Required work » Reproduce all of the rows below verbatim, leaving every line unchanged.

Saved entries

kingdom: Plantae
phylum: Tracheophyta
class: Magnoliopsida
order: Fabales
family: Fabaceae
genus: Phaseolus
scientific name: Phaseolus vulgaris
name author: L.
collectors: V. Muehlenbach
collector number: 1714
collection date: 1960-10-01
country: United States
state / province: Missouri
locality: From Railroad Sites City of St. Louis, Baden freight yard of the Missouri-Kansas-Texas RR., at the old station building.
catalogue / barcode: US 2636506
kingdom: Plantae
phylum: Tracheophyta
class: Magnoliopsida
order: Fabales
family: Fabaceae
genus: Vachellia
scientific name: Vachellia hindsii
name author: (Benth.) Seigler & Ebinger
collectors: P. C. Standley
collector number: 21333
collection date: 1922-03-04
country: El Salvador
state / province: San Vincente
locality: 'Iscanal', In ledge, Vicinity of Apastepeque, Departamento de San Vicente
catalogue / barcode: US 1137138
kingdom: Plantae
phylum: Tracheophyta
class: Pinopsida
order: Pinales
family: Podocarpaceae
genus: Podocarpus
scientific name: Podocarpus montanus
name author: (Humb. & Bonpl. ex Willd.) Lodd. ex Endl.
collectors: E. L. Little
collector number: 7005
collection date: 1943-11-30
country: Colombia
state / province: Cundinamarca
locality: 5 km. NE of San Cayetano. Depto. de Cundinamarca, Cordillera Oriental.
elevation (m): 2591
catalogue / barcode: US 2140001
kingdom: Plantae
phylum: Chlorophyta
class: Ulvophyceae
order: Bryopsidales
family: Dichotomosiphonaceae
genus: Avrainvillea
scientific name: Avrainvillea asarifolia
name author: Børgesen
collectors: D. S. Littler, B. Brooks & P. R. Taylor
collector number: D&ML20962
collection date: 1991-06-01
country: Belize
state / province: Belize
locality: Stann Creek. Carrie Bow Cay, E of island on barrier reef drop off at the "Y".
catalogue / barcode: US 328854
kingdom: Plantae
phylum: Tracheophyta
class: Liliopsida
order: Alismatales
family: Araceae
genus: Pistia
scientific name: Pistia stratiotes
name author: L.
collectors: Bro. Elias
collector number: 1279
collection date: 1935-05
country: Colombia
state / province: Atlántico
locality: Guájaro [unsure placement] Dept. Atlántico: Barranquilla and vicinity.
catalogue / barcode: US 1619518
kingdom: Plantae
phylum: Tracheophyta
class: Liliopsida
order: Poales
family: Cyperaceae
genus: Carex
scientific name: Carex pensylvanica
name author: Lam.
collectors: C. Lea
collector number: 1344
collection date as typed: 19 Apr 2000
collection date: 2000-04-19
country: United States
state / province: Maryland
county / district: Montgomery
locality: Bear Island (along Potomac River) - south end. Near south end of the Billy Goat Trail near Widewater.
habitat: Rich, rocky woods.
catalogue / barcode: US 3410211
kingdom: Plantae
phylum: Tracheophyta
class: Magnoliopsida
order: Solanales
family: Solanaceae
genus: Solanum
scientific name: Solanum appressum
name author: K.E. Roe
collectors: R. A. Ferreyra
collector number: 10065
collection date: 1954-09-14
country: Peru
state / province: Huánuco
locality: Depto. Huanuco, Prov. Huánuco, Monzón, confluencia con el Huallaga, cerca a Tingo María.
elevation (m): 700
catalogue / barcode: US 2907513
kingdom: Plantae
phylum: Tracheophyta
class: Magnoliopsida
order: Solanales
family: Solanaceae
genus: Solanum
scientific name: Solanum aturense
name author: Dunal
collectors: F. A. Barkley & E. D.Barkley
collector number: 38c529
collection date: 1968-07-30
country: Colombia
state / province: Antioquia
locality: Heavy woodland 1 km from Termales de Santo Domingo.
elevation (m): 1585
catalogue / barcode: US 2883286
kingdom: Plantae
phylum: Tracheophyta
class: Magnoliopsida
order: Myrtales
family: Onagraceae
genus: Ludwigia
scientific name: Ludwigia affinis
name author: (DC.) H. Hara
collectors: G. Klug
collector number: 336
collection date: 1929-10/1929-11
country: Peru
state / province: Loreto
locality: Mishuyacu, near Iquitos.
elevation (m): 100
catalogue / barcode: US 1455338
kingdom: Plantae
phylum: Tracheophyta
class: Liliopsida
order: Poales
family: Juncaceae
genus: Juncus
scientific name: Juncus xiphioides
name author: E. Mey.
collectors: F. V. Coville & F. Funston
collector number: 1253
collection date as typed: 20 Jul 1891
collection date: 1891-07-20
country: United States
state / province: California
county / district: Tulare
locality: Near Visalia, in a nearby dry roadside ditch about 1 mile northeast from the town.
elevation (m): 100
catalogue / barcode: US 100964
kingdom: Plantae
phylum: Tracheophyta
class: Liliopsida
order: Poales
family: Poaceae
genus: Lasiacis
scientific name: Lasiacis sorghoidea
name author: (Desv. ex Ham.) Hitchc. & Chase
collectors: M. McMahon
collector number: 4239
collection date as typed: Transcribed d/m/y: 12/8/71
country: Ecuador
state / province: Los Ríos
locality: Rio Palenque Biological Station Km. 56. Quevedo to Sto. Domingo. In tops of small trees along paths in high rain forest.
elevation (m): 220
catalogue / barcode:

Finished exercise »
kingdom: Plantae
phylum: Tracheophyta
class: Magnoliopsida
order: Fabales
family: Fabaceae
genus: Phaseolus
scientific name: Phaseolus vulgaris
name author: L.
collectors: V. Muehlenbach
collector number: 1714
collection date: 1960-10-01
country: United States
state / province: Missouri
locality: From Railroad Sites City of St. Louis, Baden freight yard of the Missouri-Kansas-Texas RR., at the old station building.
catalogue / barcode: US 2636506
kingdom: Plantae
phylum: Tracheophyta
class: Magnoliopsida
order: Fabales
family: Fabaceae
genus: Vachellia
scientific name: Vachellia hindsii
name author: (Benth.) Seigler & Ebinger
collectors: P. C. Standley
collector number: 21333
collection date: 1922-03-04
country: El Salvador
state / province: San Vincente
locality: 'Iscanal', In ledge, Vicinity of Apastepeque, Departamento de San Vicente
catalogue / barcode: US 1137138
kingdom: Plantae
phylum: Tracheophyta
class: Pinopsida
order: Pinales
family: Podocarpaceae
genus: Podocarpus
scientific name: Podocarpus montanus
name author: (Humb. & Bonpl. ex Willd.) Lodd. ex Endl.
collectors: E. L. Little
collector number: 7005
collection date: 1943-11-30
country: Colombia
state / province: Cundinamarca
locality: 5 km. NE of San Cayetano. Depto. de Cundinamarca, Cordillera Oriental.
elevation (m): 2591
catalogue / barcode: US 2140001
kingdom: Plantae
phylum: Chlorophyta
class: Ulvophyceae
order: Bryopsidales
family: Dichotomosiphonaceae
genus: Avrainvillea
scientific name: Avrainvillea asarifolia
name author: Børgesen
collectors: D. S. Littler, B. Brooks & P. R. Taylor
collector number: D&ML20962
collection date: 1991-06-01
country: Belize
state / province: Belize
locality: Stann Creek. Carrie Bow Cay, E of island on barrier reef drop off at the "Y".
catalogue / barcode: US 328854
kingdom: Plantae
phylum: Tracheophyta
class: Liliopsida
order: Alismatales
family: Araceae
genus: Pistia
scientific name: Pistia stratiotes
name author: L.
collectors: Bro. Elias
collector number: 1279
collection date: 1935-05
country: Colombia
state / province: Atlántico
locality: Guájaro [unsure placement] Dept. Atlántico: Barranquilla and vicinity.
catalogue / barcode: US 1619518
kingdom: Plantae
phylum: Tracheophyta
class: Liliopsida
order: Poales
family: Cyperaceae
genus: Carex
scientific name: Carex pensylvanica
name author: Lam.
collectors: C. Lea
collector number: 1344
collection date as typed: 19 Apr 2000
collection date: 2000-04-19
country: United States
state / province: Maryland
county / district: Montgomery
locality: Bear Island (along Potomac River) - south end. Near south end of the Billy Goat Trail near Widewater.
habitat: Rich, rocky woods.
catalogue / barcode: US 3410211
kingdom: Plantae
phylum: Tracheophyta
class: Magnoliopsida
order: Solanales
family: Solanaceae
genus: Solanum
scientific name: Solanum appressum
name author: K.E. Roe
collectors: R. A. Ferreyra
collector number: 10065
collection date: 1954-09-14
country: Peru
state / province: Huánuco
locality: Depto. Huanuco, Prov. Huánuco, Monzón, confluencia con el Huallaga, cerca a Tingo María.
elevation (m): 700
catalogue / barcode: US 2907513
kingdom: Plantae
phylum: Tracheophyta
class: Magnoliopsida
order: Solanales
family: Solanaceae
genus: Solanum
scientific name: Solanum aturense
name author: Dunal
collectors: F. A. Barkley & E. D.Barkley
collector number: 38c529
collection date: 1968-07-30
country: Colombia
state / province: Antioquia
locality: Heavy woodland 1 km from Termales de Santo Domingo.
elevation (m): 1585
catalogue / barcode: US 2883286
kingdom: Plantae
phylum: Tracheophyta
class: Magnoliopsida
order: Myrtales
family: Onagraceae
genus: Ludwigia
scientific name: Ludwigia affinis
name author: (DC.) H. Hara
collectors: G. Klug
collector number: 336
collection date: 1929-10/1929-11
country: Peru
state / province: Loreto
locality: Mishuyacu, near Iquitos.
elevation (m): 100
catalogue / barcode: US 1455338
kingdom: Plantae
phylum: Tracheophyta
class: Liliopsida
order: Poales
family: Juncaceae
genus: Juncus
scientific name: Juncus xiphioides
name author: E. Mey.
collectors: F. V. Coville & F. Funston
collector number: 1253
collection date as typed: 20 Jul 1891
collection date: 1891-07-20
country: United States
state / province: California
county / district: Tulare
locality: Near Visalia, in a nearby dry roadside ditch about 1 mile northeast from the town.
elevation (m): 100
catalogue / barcode: US 100964
kingdom: Plantae
phylum: Tracheophyta
class: Liliopsida
order: Poales
family: Poaceae
genus: Lasiacis
scientific name: Lasiacis sorghoidea
name author: (Desv. ex Ham.) Hitchc. & Chase
collectors: M. McMahon
collector number: 4239
collection date as typed: Transcribed d/m/y: 12/8/71
country: Ecuador
state / province: Los Ríos
locality: Rio Palenque Biological Station Km. 56. Quevedo to Sto. Domingo. In tops of small trees along paths in high rain forest.
elevation (m): 220
catalogue / barcode:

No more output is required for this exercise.